Suburban cliches, yes, but compelling

As if suburban life hasn’t been ridiculed enough over the decades by all manner of sociologists, novelists, playwrights and filmmakers, leave it to one of Hollywood’s most flaming liberals, George Clooney, to add to the pile. That’s the case with his last year’s Suburbicon, now on Netflix, starring Matt Damon, Julianne Moore, Noah Jupe and Oscar Isaac. It would be easy to dismiss this film as simply another cliché-ridden diatribe against the suburbs and 1950s conformity, and I almost did. And this coming from someone who prefers the idea of downtown living and finds suburban life as monotonous as watching the lawn grow. But the film had something more, just enough edge with enough black humor and some fine performances, that kept me in the pocket. Part of the reason might be that it was co-written by Joel and Ethan Coen, and it does seem like a Coen movie. From the start it’s opening credits are extraordinarily beautifully campy in depicting a dreamy realtor’s welcoming world to the tract house paradise of late 1950s America, replete with housewives in shirtwaist dresses and heels (the costumes, at least on the women, are impeccable). But there is trouble in Middle America when a black family, the Mayers, move in, apparently mimicking an actual incident from the era in Levittown, Pa. The neighbors rebel as only they could in the racism-unchecked 1950s. But that’s a side story and background to what the picture is really about. That’s the plotting by Gardner (Damon) and Margaret, or Madge (Moore), the name a possible send-up of the prototypical 50s suburban housewife Madge in the old Palmolive commercials. Hiring a couple of Mafia types, they eliminate Gardner’s wheelchair-bound wife, Rose (also Moore). But their hoped for carefree life only spirals downward in a series of bleaker and bleaker episodes. While a tired treatise on the dark underbelly of sunny suburban life Suburbicon nevertheless is redeemed by well-drawn 50s tropes (Green Stamps and Gerald McBoing-Boing, anyone?) and veiled humor.

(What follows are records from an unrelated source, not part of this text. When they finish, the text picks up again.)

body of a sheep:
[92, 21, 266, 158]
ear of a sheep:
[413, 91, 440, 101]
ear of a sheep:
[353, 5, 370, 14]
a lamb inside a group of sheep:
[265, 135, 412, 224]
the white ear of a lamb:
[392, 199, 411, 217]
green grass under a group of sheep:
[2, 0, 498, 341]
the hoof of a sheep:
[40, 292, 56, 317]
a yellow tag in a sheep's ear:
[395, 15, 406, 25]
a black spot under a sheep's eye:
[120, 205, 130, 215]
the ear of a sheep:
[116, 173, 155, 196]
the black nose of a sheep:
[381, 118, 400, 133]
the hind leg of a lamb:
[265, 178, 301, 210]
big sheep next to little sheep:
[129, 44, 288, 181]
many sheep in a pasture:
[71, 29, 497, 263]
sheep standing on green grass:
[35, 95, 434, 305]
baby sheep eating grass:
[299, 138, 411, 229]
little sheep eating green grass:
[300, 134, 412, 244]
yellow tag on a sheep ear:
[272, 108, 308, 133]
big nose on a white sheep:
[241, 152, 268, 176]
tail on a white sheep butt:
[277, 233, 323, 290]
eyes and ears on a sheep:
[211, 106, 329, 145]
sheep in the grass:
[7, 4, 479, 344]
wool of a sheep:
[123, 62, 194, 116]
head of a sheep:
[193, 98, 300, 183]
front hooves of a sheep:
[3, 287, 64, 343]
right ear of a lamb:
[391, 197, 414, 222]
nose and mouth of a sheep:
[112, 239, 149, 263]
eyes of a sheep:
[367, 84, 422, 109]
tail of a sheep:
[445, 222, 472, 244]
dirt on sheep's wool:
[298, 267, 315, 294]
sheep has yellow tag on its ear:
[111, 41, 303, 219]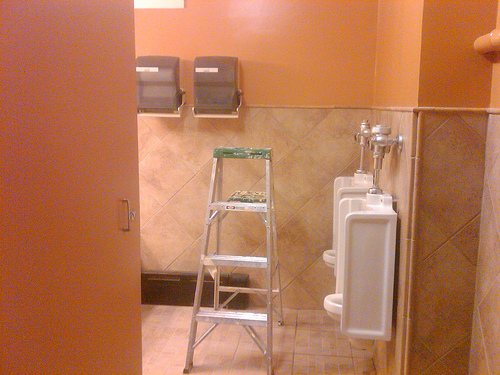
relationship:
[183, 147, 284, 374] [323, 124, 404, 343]
ladder in front of urinal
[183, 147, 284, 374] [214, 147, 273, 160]
ladder has top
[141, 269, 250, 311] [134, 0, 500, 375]
object against wall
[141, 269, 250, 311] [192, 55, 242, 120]
object under towel dispenser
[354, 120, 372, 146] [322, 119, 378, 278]
flusher above urinal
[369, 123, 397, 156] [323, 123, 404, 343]
flusher above urinal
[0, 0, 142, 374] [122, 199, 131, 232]
door has handle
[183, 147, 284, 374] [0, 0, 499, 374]
ladder in bathroom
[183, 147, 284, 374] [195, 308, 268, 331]
ladder has first rung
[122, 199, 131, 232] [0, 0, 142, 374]
handle on door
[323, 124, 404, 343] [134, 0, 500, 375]
urinal hanging on wall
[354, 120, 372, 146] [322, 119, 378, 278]
flusher on top of urinal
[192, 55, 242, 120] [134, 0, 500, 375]
towel dispenser attached to wall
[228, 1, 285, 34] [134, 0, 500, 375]
light shining on wall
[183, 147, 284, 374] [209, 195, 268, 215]
ladder has top rung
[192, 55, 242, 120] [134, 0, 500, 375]
towel dispenser hanging on wall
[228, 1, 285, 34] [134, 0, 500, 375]
light reflecting on wall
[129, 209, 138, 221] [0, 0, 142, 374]
lock on door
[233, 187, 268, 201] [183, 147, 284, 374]
paint on ladder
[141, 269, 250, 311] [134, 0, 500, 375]
object along wall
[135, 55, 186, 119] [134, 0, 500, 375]
towel dispenser on wall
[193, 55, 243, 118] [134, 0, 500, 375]
towel dispenser on wall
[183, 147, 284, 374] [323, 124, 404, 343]
ladder to left of urinal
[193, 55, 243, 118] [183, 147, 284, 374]
towel dispenser near ladder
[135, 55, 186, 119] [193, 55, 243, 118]
towel dispenser to left of towel dispenser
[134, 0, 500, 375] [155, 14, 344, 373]
tile on wall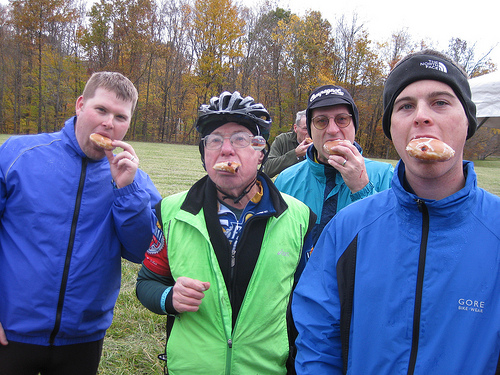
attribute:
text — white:
[435, 275, 494, 340]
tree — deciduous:
[124, 12, 279, 88]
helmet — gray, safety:
[184, 75, 304, 155]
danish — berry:
[383, 139, 474, 172]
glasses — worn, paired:
[190, 129, 280, 159]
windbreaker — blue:
[25, 154, 122, 302]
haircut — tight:
[64, 79, 155, 125]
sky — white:
[372, 0, 462, 32]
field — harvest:
[161, 147, 217, 205]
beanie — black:
[371, 52, 473, 121]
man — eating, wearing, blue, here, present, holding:
[349, 61, 496, 323]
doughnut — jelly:
[199, 144, 267, 197]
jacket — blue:
[366, 182, 475, 358]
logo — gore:
[424, 290, 493, 330]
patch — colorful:
[136, 228, 180, 261]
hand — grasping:
[148, 232, 228, 313]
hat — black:
[291, 74, 375, 134]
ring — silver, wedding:
[329, 150, 352, 173]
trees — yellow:
[204, 8, 268, 65]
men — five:
[39, 64, 467, 255]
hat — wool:
[375, 48, 456, 101]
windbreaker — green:
[152, 227, 274, 349]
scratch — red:
[350, 166, 384, 200]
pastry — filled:
[197, 149, 280, 191]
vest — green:
[148, 187, 325, 342]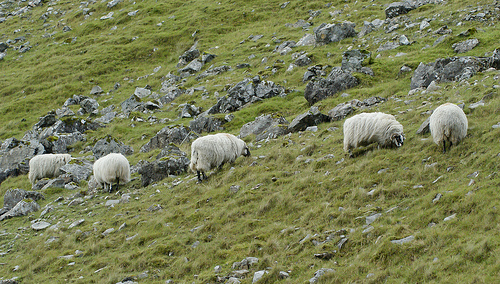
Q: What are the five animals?
A: Sheep.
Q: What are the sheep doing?
A: Grazing.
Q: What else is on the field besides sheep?
A: Rocks.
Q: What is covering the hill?
A: Grass and rocks.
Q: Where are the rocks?
A: On the hill.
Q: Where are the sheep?
A: In a field.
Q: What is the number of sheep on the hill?
A: Five.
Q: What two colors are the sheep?
A: Black and white.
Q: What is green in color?
A: The grass.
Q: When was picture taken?
A: During the day.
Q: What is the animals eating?
A: Grass.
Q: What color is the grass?
A: Green.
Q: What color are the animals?
A: White.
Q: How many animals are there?
A: Five.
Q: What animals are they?
A: Sheep.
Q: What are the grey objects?
A: Rocks.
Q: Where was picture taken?
A: In the hills.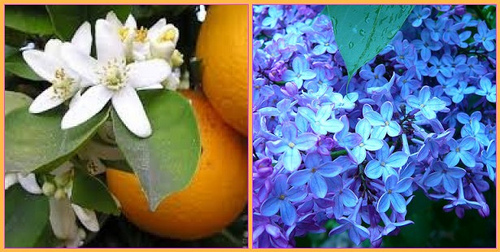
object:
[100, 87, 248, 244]
orange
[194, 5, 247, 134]
orange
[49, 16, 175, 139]
flower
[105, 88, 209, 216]
leaf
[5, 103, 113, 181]
leaf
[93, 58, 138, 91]
center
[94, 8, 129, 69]
petal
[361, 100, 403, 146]
flower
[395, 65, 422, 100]
flower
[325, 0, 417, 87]
leaf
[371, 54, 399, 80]
spot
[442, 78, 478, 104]
flower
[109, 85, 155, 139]
petal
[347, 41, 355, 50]
drops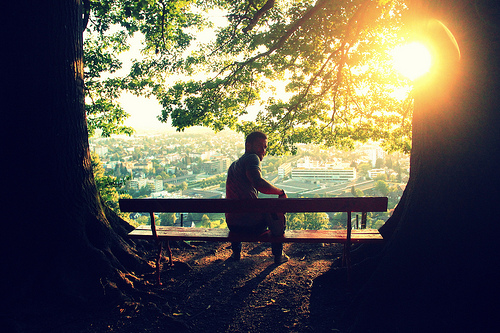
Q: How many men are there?
A: One.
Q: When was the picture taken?
A: Daytime.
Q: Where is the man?
A: On the bench.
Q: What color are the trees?
A: Green.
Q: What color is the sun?
A: Yellow.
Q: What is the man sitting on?
A: The bench.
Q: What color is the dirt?
A: Brown.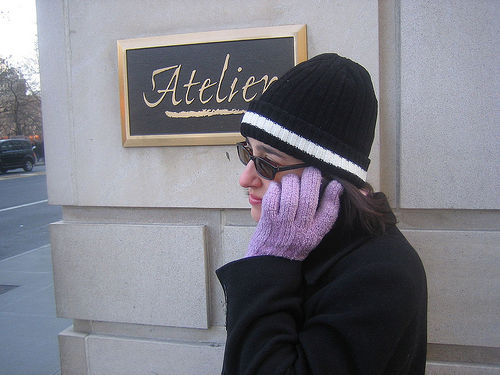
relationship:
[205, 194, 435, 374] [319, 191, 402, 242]
black coat with collar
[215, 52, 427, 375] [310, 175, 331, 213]
lady talking on phone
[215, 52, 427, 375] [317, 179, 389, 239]
lady with hair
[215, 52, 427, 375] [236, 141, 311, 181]
lady wearing glasses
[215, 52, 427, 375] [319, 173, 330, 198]
lady talking on phone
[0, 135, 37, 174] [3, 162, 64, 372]
black car on street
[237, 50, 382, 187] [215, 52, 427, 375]
hat on lady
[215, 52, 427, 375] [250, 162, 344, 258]
lady wearing glove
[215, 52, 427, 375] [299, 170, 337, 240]
lady talking on phone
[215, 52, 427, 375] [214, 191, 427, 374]
lady wearing black coat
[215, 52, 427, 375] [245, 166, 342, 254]
lady wearing glove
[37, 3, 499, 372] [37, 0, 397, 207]
building made of bricks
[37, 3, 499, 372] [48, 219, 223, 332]
building made of bricks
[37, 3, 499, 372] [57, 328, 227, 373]
building made of bricks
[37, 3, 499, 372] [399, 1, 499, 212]
building made of bricks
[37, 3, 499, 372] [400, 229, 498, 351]
building made of bricks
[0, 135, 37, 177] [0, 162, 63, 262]
black car on road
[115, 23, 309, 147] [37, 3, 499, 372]
sign on building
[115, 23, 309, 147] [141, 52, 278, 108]
sign with letters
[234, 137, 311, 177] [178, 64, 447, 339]
glasses on face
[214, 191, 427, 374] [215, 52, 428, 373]
black coat worn by lady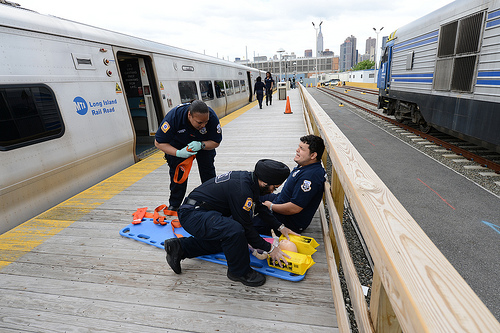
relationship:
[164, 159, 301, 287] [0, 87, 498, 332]
emergency worker kneeling on ground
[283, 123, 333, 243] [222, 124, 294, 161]
hurt man on ground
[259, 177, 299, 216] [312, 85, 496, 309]
tie on track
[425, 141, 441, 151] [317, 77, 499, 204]
cross tie on track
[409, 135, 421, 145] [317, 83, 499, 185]
tie on track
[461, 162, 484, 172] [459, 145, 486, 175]
tie on track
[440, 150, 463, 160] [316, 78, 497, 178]
tie on track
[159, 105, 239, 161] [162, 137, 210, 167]
person wearing blue gloves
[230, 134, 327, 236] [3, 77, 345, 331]
hurt man on ground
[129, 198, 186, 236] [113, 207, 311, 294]
straps on board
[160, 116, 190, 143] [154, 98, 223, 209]
uniform on woman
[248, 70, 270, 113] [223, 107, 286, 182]
lady on platform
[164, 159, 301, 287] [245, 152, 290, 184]
emergency worker wearing turban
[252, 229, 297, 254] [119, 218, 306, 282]
doll baby on backboard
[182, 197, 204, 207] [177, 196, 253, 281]
belt on pants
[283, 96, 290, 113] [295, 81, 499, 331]
cone next to rail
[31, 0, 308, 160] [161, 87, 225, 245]
train next to person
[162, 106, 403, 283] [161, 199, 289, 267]
man wearing pants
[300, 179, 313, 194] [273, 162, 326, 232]
patch on shirt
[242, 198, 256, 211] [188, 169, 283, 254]
patch on shirt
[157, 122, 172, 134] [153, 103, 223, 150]
patch on shirt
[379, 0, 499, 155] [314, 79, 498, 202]
train on tracks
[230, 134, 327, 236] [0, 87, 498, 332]
hurt man on ground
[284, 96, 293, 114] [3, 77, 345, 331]
cone on ground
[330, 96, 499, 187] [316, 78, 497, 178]
tie on track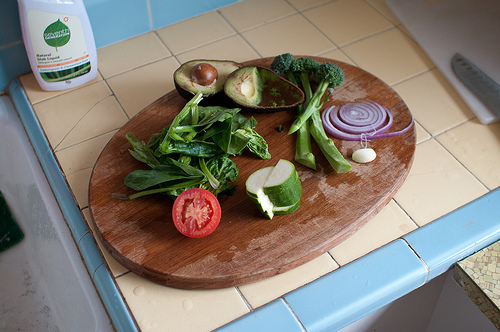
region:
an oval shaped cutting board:
[87, 52, 416, 289]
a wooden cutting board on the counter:
[85, 53, 418, 289]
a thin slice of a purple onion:
[321, 98, 414, 138]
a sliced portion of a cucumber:
[244, 157, 302, 218]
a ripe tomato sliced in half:
[172, 185, 222, 237]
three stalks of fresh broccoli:
[272, 52, 352, 173]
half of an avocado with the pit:
[172, 58, 241, 105]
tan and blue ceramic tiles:
[7, 0, 498, 331]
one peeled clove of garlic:
[350, 146, 375, 161]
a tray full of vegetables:
[85, 53, 416, 290]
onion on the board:
[315, 101, 394, 138]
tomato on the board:
[165, 197, 214, 237]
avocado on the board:
[175, 64, 231, 91]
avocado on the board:
[235, 73, 261, 113]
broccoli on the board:
[295, 55, 317, 68]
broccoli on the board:
[323, 70, 346, 85]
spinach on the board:
[136, 157, 158, 204]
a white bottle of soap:
[16, 0, 105, 98]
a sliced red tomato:
[171, 185, 222, 233]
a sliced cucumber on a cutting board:
[239, 157, 302, 222]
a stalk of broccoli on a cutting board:
[274, 32, 354, 177]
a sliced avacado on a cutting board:
[171, 56, 291, 116]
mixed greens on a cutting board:
[138, 100, 246, 193]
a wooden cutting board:
[86, 52, 427, 289]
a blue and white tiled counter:
[7, 0, 484, 325]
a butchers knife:
[446, 48, 496, 118]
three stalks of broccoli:
[269, 50, 353, 176]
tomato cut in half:
[169, 185, 222, 240]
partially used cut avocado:
[171, 56, 308, 116]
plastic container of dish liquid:
[15, 0, 100, 95]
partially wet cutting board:
[86, 51, 420, 291]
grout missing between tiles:
[398, 233, 430, 289]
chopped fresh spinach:
[123, 88, 273, 200]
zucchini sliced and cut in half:
[243, 157, 305, 221]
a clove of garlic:
[351, 146, 378, 164]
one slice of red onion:
[319, 97, 414, 141]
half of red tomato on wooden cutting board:
[166, 183, 226, 243]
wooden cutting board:
[77, 39, 416, 296]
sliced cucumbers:
[242, 149, 306, 220]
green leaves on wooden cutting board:
[117, 85, 272, 204]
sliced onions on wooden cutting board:
[321, 88, 419, 146]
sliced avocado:
[163, 47, 304, 118]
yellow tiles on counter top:
[17, 1, 498, 329]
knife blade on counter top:
[442, 43, 499, 124]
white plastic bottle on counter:
[16, 1, 108, 97]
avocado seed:
[187, 57, 221, 89]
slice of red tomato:
[170, 186, 220, 236]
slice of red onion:
[322, 101, 412, 138]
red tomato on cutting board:
[165, 185, 230, 242]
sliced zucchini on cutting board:
[233, 156, 302, 226]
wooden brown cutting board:
[80, 47, 416, 284]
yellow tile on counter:
[94, 57, 191, 111]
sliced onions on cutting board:
[313, 95, 417, 142]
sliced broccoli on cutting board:
[270, 41, 357, 181]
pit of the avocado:
[188, 64, 223, 85]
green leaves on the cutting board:
[114, 87, 270, 199]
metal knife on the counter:
[437, 48, 499, 119]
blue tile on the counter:
[271, 228, 426, 330]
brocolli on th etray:
[282, 45, 352, 149]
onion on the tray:
[332, 93, 393, 152]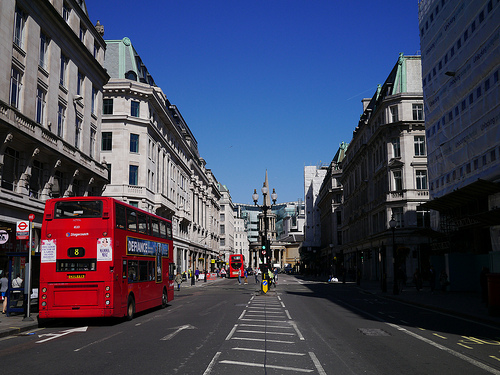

Meanwhile, in Melvin Goes to Dinner (Bob Odenkirk, 2003), also on Netflix, four of that era’s hip Yuppie types find themselves at dinner in a trendy LA bistro. Based on the play by Michael Blieden, who stars as Alex in the movie, the film is a slow reveal or group therapy for the two men and women, some meeting for the first time. I love films like this, like My Dinner with Andre (Louis Malle, 1981), where talk can be so much more than action, though there are flashbacks here to incidents, mainly of a romantic or sexual nature. Cheating, pornography, loneliness, alienation, all get their treatment here, though there were times I wished the conversations could have been more fulsome.